Cooks who party--that isn't news. It's part of the bad boy (or girl) image, right? There is something mythical--archetypal--about the hard-drinking, battle-scarred cook unfolding his bag of sharpened chef's knives like a pool hustler assembling his own cue-stick. It's part of the myth: carousing after hours, tattooed and leather-clad, getting hammered to obliteration yet cooking brilliantly the following day. Well, sometimes it's more than a myth. Apparently, sometimes the partying is part of the process.

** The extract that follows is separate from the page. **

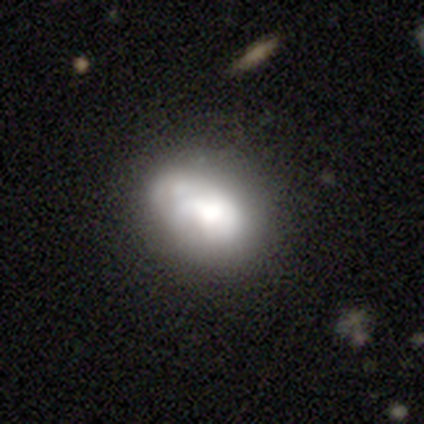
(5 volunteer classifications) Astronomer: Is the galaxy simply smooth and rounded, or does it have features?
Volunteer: featured or disk — 60% (runner-up: smooth, 40%).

In a fascinating story, the New York Times reports that a certain herb is influencing the fanciest foods we eat, and it's not basil or oregano. In the article, Marijuana Fuels a New Kitchen Culture (May 18, 2010), we learn that "in professional kitchens, where the hours are long, the pace intense and the goal is to deliver pleasure, the need to blow off steam has long involved substances that are mind-altering and, often enough, illegal."

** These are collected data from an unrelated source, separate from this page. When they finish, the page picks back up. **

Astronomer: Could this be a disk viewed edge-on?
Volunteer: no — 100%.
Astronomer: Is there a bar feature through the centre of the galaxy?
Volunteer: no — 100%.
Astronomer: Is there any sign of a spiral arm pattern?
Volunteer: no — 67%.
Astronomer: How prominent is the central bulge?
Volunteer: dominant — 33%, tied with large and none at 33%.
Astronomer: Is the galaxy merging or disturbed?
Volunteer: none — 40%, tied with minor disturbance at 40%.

Anthony Bourdain made a career of it

“Everybody smokes dope after work,” says Anthony Bourdain, the author and chef who made his name chronicling drugs and debauchery in professional kitchens. “People you would never imagine.”

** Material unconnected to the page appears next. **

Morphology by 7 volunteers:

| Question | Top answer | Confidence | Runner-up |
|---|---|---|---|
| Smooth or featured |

Falcinelli and Castronovo: more than just pipe dreams

"The chefs and restaurateurs Frank Falcinelli and Frank Castronovo said most of their projects — going to Sicily to import olive oil to sell at their two Frankies Spuntino restaurants; the concept for their Brooklyn restaurant Prime Meats; even a new restaurant planned for Portland, Ore. — were conceived with the creative help of marijuana."

Just as these high end chefs (and foodies in general) rhapsodize about local vegetables, fresh fish just pulled from the sea, and the terroir of fine wine, they also seem to appreciate the provenance and quality of good cannabis. "The sensibility extends to the latest wave of coffee culture," says the Times. "Coffee geeks are as infatuated with their Pacas varietal beans from Central America as pot users are with their sticky sinsemilla from Humboldt County in California."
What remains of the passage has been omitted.